Pertemuan daring yang diketuai Brasil ini diikuti oleh para pemimpin China, Mesir, Indonesia, Iran, Rusia, dan Afrika Selatan. Selain itu, Pangeran Mahkota Abu Dhabi Khaled bin Mohamed bin Zayed, Menteri Luar Negeri India Subrahmanyam Jaishankar, dan Wakil Perdana Menteri Ethiopia Hadera Abera juga hadir.
Lula menyampaikan kekhawatiran tentang langkah-langkah ekstra-teritorial yang mengancam kedaulatan anggota BRICS. “Sanksi sekunder membatasi kebebasan kita dalam memperkuat perdagangan dengan negara-negara bersahabat,” ujarnya.

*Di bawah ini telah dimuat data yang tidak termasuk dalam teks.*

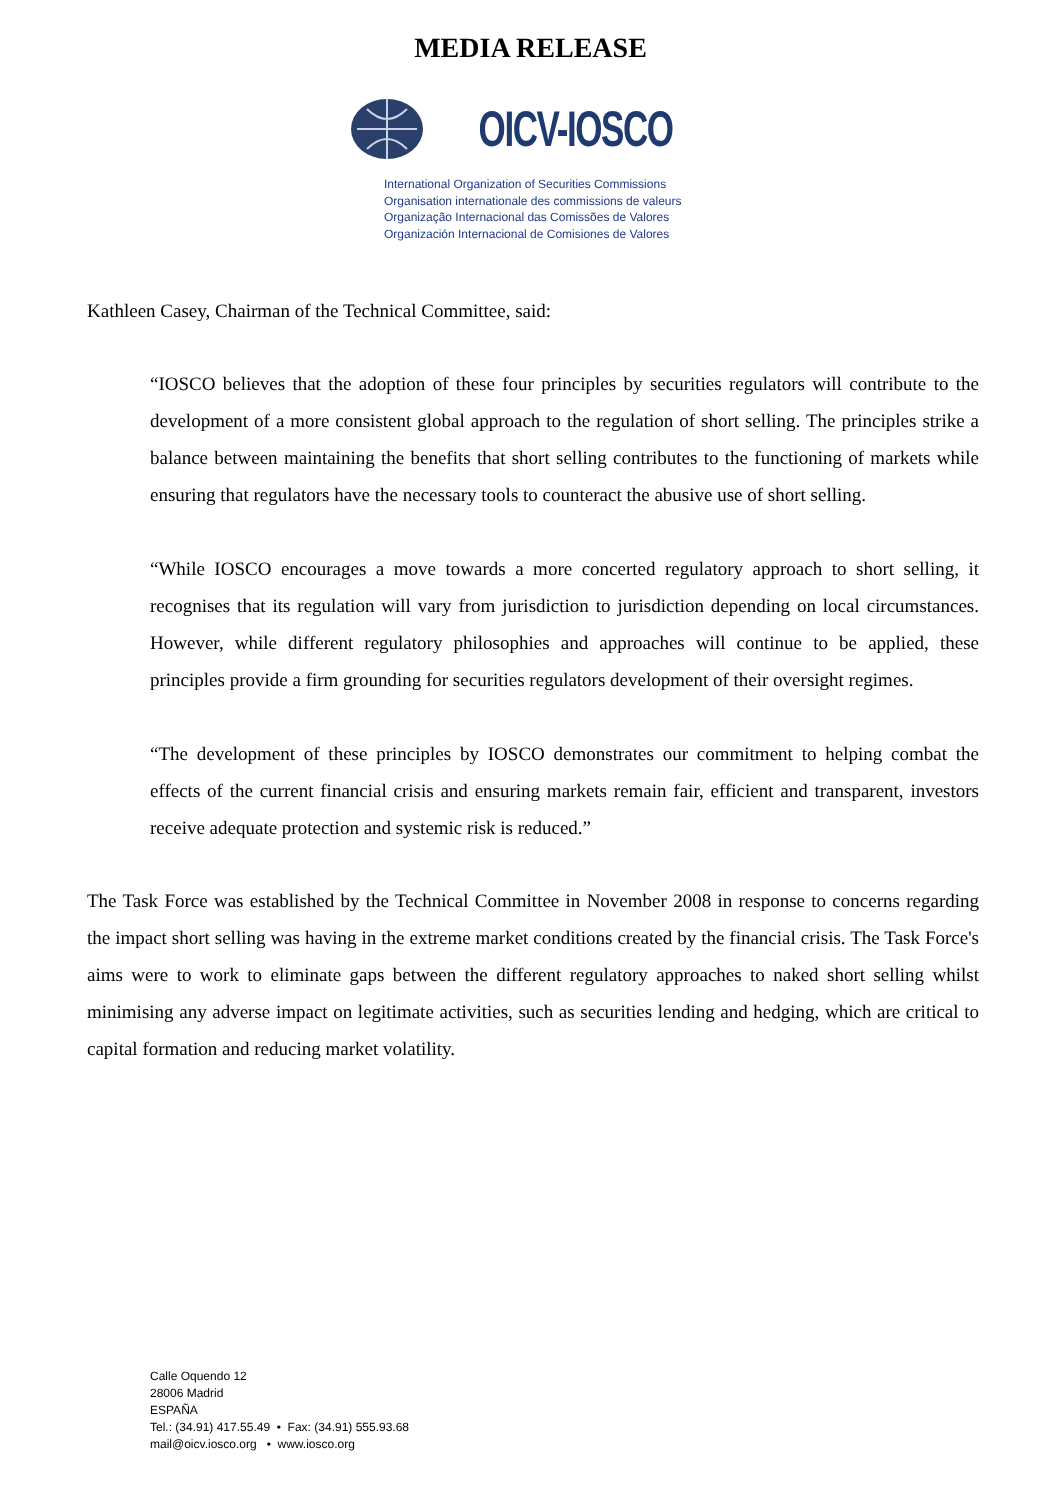MEDIA RELEASE
OICV-IOSCO
International Organization of Securities Commissions
Organisation internationale des commissions de valeurs
Organização Internacional das Comissões de Valores
Organización Internacional de Comisiones de Valores
Kathleen Casey, Chairman of the Technical Committee, said:
“IOSCO believes that the adoption of these four principles by securities regulators will contribute to the development of a more consistent global approach to the regulation of short selling. The principles strike a balance between maintaining the benefits that short selling contributes to the functioning of markets while ensuring that regulators have the necessary tools to counteract the abusive use of short selling.
“While IOSCO encourages a move towards a more concerted regulatory approach to short selling, it recognises that its regulation will vary from jurisdiction to jurisdiction depending on local circumstances. However, while different regulatory philosophies and approaches will continue to be applied, these principles provide a firm grounding for securities regulators development of their oversight regimes.
“The development of these principles by IOSCO demonstrates our commitment to helping combat the effects of the current financial crisis and ensuring markets remain fair, efficient and transparent, investors receive adequate protection and systemic risk is reduced.”
The Task Force was established by the Technical Committee in November 2008 in response to concerns regarding the impact short selling was having in the extreme market conditions created by the financial crisis. The Task Force's aims were to work to eliminate gaps between the different regulatory approaches to naked short selling whilst minimising any adverse impact on legitimate activities, such as securities lending and hedging, which are critical to capital formation and reducing market volatility.
Calle Oquendo 12
28006 Madrid
ESPAÑA
Tel.: (34.91) 417.55.49 • Fax: (34.91) 555.93.68
mail@oicv.iosco.org • www.iosco.org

Ia menekankan bahwa integrasi perdagangan dan finansial antaranggota BRICS menjadi pilihan aman untuk memitigasi dampak proteksionisme. Menurut data yang disampaikan Lula, BRICS kini mencakup 40 persen pendapatan domestik bruto (PDB) global, 26 persen perdagangan internasional, dan hampir setengah populasi dunia.
Presiden Brasil juga menekankan peran negara-negara Global Selatan dalam membentuk paradigma pembangunan berbeda. Strategi ini dinilai penting untuk mencegah munculnya Perang Dingin baru. “BRICS mampu menghadirkan model pembangunan yang adil dan berkelanjutan bagi seluruh anggotanya,” kata Lula.

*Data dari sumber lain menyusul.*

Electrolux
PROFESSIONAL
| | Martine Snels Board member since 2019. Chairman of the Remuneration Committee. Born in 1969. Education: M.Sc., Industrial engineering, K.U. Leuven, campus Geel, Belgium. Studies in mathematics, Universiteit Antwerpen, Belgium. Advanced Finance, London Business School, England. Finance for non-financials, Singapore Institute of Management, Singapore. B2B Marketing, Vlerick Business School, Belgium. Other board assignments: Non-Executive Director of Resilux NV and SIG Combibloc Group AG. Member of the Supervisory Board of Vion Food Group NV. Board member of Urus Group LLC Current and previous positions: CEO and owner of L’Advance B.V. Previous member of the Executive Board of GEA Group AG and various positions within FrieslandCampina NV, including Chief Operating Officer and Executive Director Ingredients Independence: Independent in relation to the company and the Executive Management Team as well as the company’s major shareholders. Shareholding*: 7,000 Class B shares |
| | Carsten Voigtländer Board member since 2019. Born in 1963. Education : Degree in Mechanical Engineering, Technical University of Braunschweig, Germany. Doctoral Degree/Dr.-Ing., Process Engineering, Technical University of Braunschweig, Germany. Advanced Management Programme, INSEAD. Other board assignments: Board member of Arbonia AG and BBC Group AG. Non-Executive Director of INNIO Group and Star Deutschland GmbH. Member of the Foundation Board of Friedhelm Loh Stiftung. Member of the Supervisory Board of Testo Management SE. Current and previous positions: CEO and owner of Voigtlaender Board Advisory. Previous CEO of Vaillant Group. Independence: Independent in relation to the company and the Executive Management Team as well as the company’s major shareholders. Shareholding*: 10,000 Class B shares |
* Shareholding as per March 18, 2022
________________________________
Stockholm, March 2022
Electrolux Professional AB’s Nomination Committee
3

Presiden China Xi Jinping menambahkan, “Hegemonisme, unilateralisme, dan proteksionisme jadi semakin marak saat ini.” Ia menekankan bahwa perang dagang dan perang tarif oleh beberapa negara sangat mengganggu ekonomi dunia dan melemahkan hukum perdagangan internasional.
Presiden Rusia Vladimir Putin turut hadir, meski pernyataan resmi Kremlin hanya menekankan diskusi mengenai kerja sama di bidang perdagangan, ekonomi, finansial, investasi, dan sektor lainnya.
Sementara itu, Presiden Iran Masoud Pezeshkian mengusulkan pembentukan “front bersama BRICS melawan sanksi Barat.” Menurutnya, situasi saat ini tidak hanya mengancam kepentingan nasional, tetapi juga mengganggu kerja sama global dan membuat pembangunan berkelanjutan sulit diwujudkan.
Pertemuan BRICS kali ini menegaskan komitmen anggota untuk menolak pemerasan tarif ilegal dan proteksionisme. Para pemimpin menekankan bahwa integrasi perdagangan dan keuangan antarnegara menjadi strategi utama untuk menjaga stabilitas ekonomi dan melindungi kepentingan Global Selatan.
“Integrasi BRICS adalah jalan aman untuk menghadapi tantangan perdagangan global,” tutup Lula.